There is a very clear correlation between the countries with the highest income per capita and those with more transparency (in all areas of society).

Here I've translated the original article to English language:

More transparency is economically profitable

   Currently the word "transparency" is trending topic in Spain, everybody talks about it, all the people speak about it and everyone has some ideas for how to apply it, in fact, it seems that now we have 30 days to do what have not done in the past 30 years.
   The truth is there is a large group of people and institutions that have long claim, require, transparency in our country. The Spanish State is the only big country in the European Union has not yet legislated access to public information as a fundamental right of any citizen, this is one of the main democratic deficits we have, (do you know that in Sweden almost 250 years that we have this right?, 250 years! [1]).
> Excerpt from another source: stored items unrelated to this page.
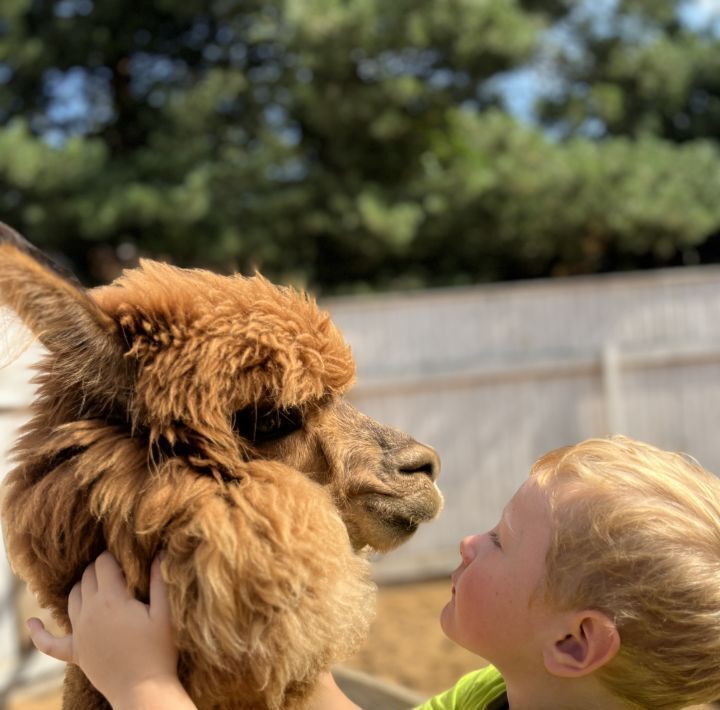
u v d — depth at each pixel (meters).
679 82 18.02
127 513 1.67
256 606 1.60
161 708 1.56
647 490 1.68
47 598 1.84
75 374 1.76
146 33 16.44
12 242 1.59
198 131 14.62
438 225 15.24
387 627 7.39
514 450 9.59
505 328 9.65
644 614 1.58
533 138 14.77
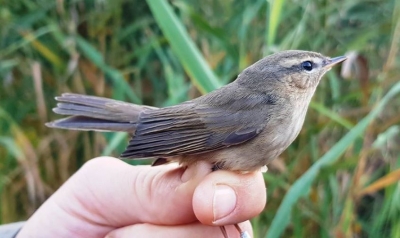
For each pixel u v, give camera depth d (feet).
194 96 0.80
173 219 0.51
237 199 0.47
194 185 0.50
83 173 0.56
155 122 0.55
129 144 0.53
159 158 0.53
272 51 0.71
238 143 0.53
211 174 0.49
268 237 0.57
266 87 0.56
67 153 0.82
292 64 0.57
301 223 0.74
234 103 0.55
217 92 0.57
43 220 0.56
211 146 0.53
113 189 0.54
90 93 0.86
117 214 0.54
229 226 0.52
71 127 0.58
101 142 0.82
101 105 0.60
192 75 0.62
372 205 0.82
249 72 0.58
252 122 0.54
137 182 0.53
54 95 0.85
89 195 0.55
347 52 0.76
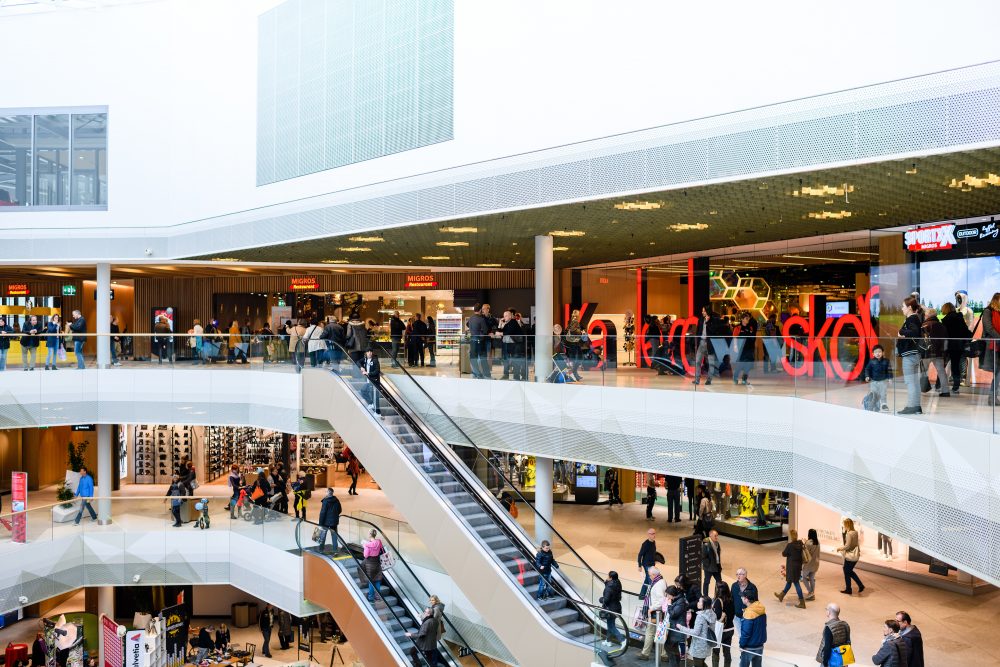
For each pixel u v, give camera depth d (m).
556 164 17.56
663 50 15.64
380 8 21.78
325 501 23.06
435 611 18.41
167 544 25.53
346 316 36.94
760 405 17.00
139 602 30.03
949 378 11.30
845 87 13.07
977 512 10.45
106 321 29.84
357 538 22.77
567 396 20.22
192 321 38.44
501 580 18.02
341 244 25.64
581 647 16.30
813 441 15.62
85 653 26.62
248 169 26.44
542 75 17.84
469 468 21.14
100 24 29.05
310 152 24.14
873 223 20.58
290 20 24.88
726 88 14.69
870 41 12.76
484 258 30.88
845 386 14.46
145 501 26.19
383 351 24.00
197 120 28.00
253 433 35.69
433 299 37.00
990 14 11.42
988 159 12.63
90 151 29.19
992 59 11.42
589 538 25.75
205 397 26.83
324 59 23.62
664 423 18.53
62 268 33.16
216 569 25.42
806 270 26.61
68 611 30.23
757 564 23.23
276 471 27.86
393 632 19.97
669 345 18.48
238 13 26.84
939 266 19.47
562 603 17.95
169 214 28.78
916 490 11.96
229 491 32.72
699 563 19.08
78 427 34.81
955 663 16.05
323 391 23.53
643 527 27.19
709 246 26.91
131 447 35.12
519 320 23.08
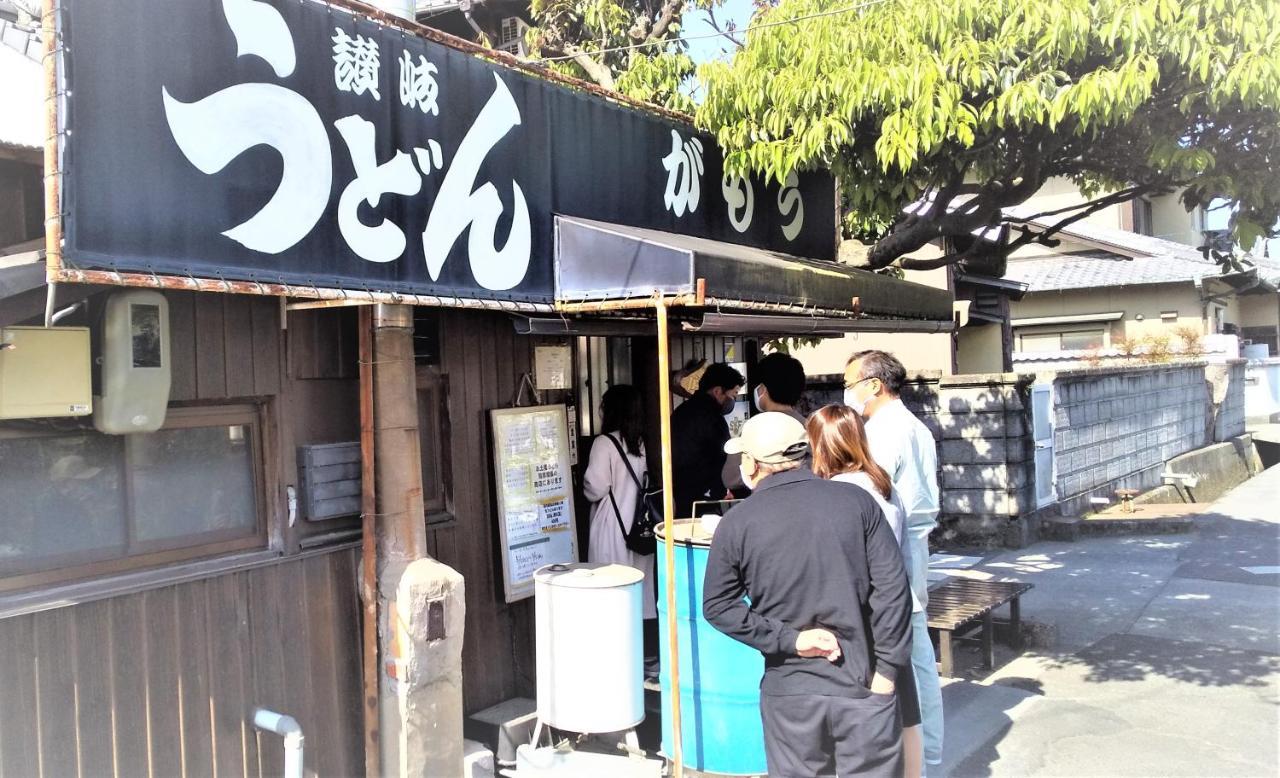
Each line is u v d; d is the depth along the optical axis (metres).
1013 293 15.14
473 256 3.79
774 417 3.04
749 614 2.91
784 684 2.88
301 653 3.67
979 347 15.40
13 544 2.93
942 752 4.39
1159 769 4.30
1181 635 6.46
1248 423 20.72
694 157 5.41
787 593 2.84
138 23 2.58
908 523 3.96
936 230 6.89
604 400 5.11
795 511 2.87
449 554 4.41
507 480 4.65
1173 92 5.53
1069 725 4.84
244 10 2.89
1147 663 5.87
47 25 2.39
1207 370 16.75
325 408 3.86
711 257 3.78
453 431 4.48
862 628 2.81
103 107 2.49
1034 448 9.97
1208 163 5.48
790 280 4.46
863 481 3.38
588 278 4.07
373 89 3.34
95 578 3.10
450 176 3.68
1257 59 4.65
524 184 4.06
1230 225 6.00
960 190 7.04
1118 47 5.31
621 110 4.78
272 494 3.66
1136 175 6.68
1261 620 6.78
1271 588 7.71
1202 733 4.71
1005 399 9.47
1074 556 9.17
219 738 3.35
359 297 3.24
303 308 3.54
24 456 2.97
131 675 3.10
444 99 3.66
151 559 3.29
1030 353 18.27
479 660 4.54
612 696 3.94
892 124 5.15
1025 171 6.55
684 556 3.93
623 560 4.93
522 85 4.07
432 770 3.65
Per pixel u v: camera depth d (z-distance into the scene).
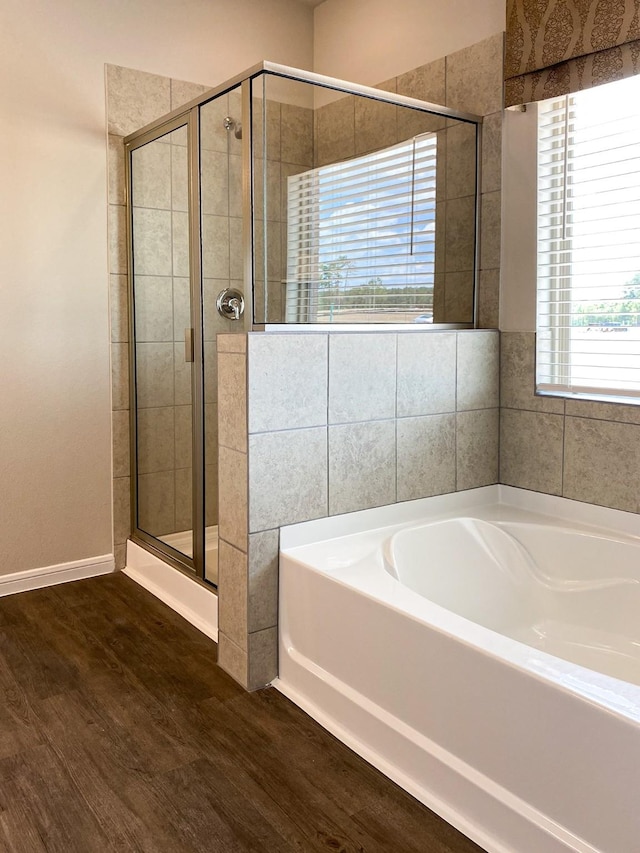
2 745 2.03
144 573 3.26
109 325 3.28
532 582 2.56
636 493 2.46
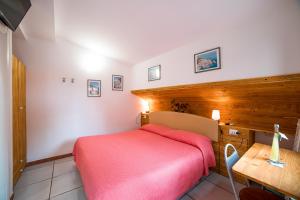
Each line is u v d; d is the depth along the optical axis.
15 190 2.11
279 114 2.10
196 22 2.16
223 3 1.75
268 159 1.49
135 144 2.48
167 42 2.86
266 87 1.98
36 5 1.95
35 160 3.01
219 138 2.55
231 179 1.43
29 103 2.94
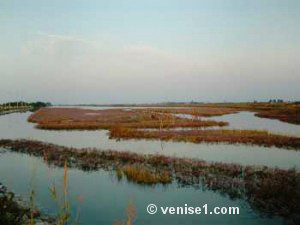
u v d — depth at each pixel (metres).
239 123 50.28
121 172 16.84
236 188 13.78
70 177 16.38
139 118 55.38
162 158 19.53
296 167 18.25
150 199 12.76
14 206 10.72
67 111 94.44
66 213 6.94
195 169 17.02
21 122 55.59
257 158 21.33
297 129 40.12
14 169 18.20
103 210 11.37
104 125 44.66
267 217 10.72
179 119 53.50
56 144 27.88
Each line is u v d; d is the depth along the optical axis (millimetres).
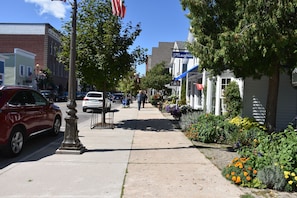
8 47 57219
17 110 8195
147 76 43938
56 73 63500
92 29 13117
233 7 8609
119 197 4922
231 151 8680
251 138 8852
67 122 8188
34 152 8484
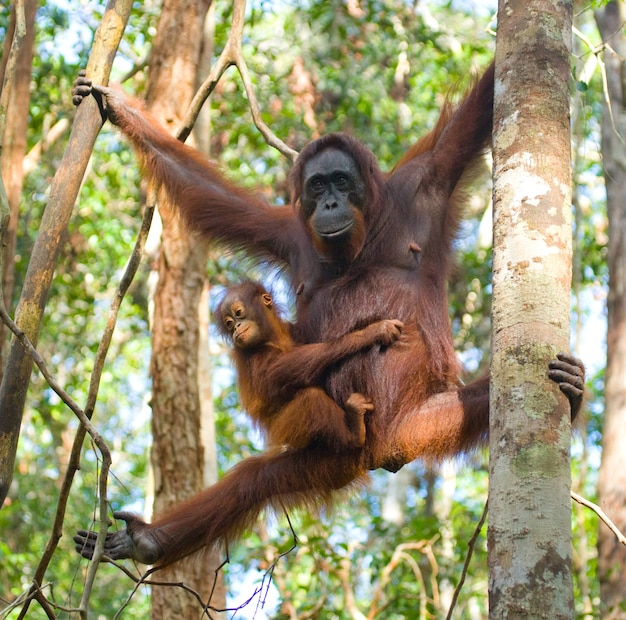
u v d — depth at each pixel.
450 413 5.29
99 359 4.94
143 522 5.62
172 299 9.84
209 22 11.01
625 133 11.75
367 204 5.55
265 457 5.76
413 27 14.51
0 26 12.09
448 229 5.77
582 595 11.16
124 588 14.93
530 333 3.84
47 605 4.30
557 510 3.55
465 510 12.62
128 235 15.23
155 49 10.32
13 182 8.87
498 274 4.04
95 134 5.21
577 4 6.41
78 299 15.16
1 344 8.63
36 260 4.80
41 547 13.93
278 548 9.83
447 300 5.70
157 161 6.51
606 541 11.25
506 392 3.79
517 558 3.49
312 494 5.56
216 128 13.77
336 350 5.30
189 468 9.58
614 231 12.06
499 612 3.46
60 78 13.23
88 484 15.91
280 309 6.16
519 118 4.21
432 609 11.33
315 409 5.22
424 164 5.74
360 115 14.41
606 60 11.59
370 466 5.38
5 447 4.65
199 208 6.48
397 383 5.30
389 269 5.53
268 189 14.32
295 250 6.10
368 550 10.94
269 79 14.23
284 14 16.25
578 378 3.83
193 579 9.06
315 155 5.61
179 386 9.72
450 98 6.01
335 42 14.56
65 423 16.19
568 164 4.18
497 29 4.48
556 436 3.69
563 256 4.00
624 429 11.62
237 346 5.59
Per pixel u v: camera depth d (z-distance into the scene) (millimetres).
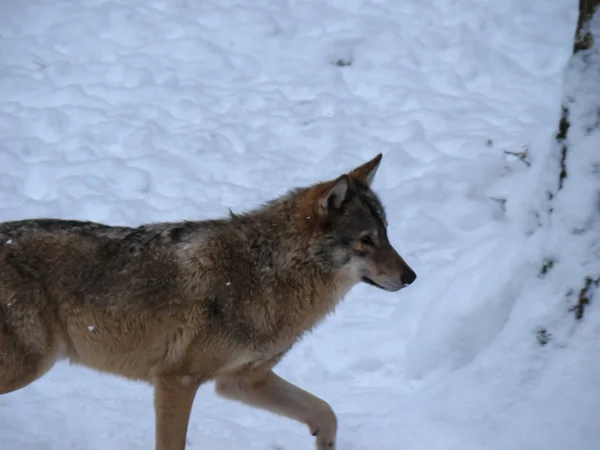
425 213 15414
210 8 22750
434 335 11227
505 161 16297
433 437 9125
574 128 10289
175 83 19984
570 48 20234
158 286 8523
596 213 9773
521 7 21844
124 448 9430
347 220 8742
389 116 18672
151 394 11125
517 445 8516
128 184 16547
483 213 15164
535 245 10445
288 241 8812
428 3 22453
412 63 20422
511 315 10070
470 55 20312
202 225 8969
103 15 22438
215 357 8625
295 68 20641
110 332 8594
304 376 11617
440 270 12758
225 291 8586
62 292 8508
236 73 20531
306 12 22469
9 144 17641
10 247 8445
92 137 18047
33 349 8438
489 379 9508
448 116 18328
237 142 18016
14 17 22391
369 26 21688
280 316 8828
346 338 12258
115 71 20375
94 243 8664
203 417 10305
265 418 10508
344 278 8992
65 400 10586
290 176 16938
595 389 8547
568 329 9297
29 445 9211
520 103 18750
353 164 17156
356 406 10602
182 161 17344
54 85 19953
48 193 16344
   A Swedish citizen certainly would not understand, for example, this case about an NGO in favor of transparency (Access-Info), recently it has been ordered to pay 3,000 euros (the cost of the trial) for asking the Spanish government about which measures to fight corruption it has implemented [2]. In the current situation, this example shows very clear the shortcomings and inconsistencies of our democracy.

   But it's not just a matter of democratic rights, as could not be otherwise, it’s also an economic issue.

   In the latest report of Perception Index of Transparency International Corruption [3], for the year 2012, the Spanish State is located at #30, just at same level that Bhutan and quite far from the leading countries: Denmark, Finland, New Zealand and Sweden.

   With the exception of the tax haven countries, we see that there is a clear correlation between countries with less corruption and those with a higher per capita income (the latter indicator, according to the World Bank [4]).

   Therefore, increasing transparency is economically profitable.

   As I mentioned earlier, currently there is much talked about transparency: many complaints, many analyzes, some concrete measures, but few actions that are quick to implement and less which are voluntary.

   Most proposals are aimed at changing the laws in order to require more transparency in certain institutions. Certainly, it is a necessary step but it is not sufficient, there must also demand proactivity.

   True transparency is what is done voluntarily, must be a wanted and unforced act; however much we legislate, always will be a gap for those who do not want to be transparent.

   In this sense, and focusing on political parties, now it is time that these organizations are undertaking the necessary steps to be proactively transparent. In Spain about 90% of party funding source is public, so it is reasonable that society wants to know what is done with that money.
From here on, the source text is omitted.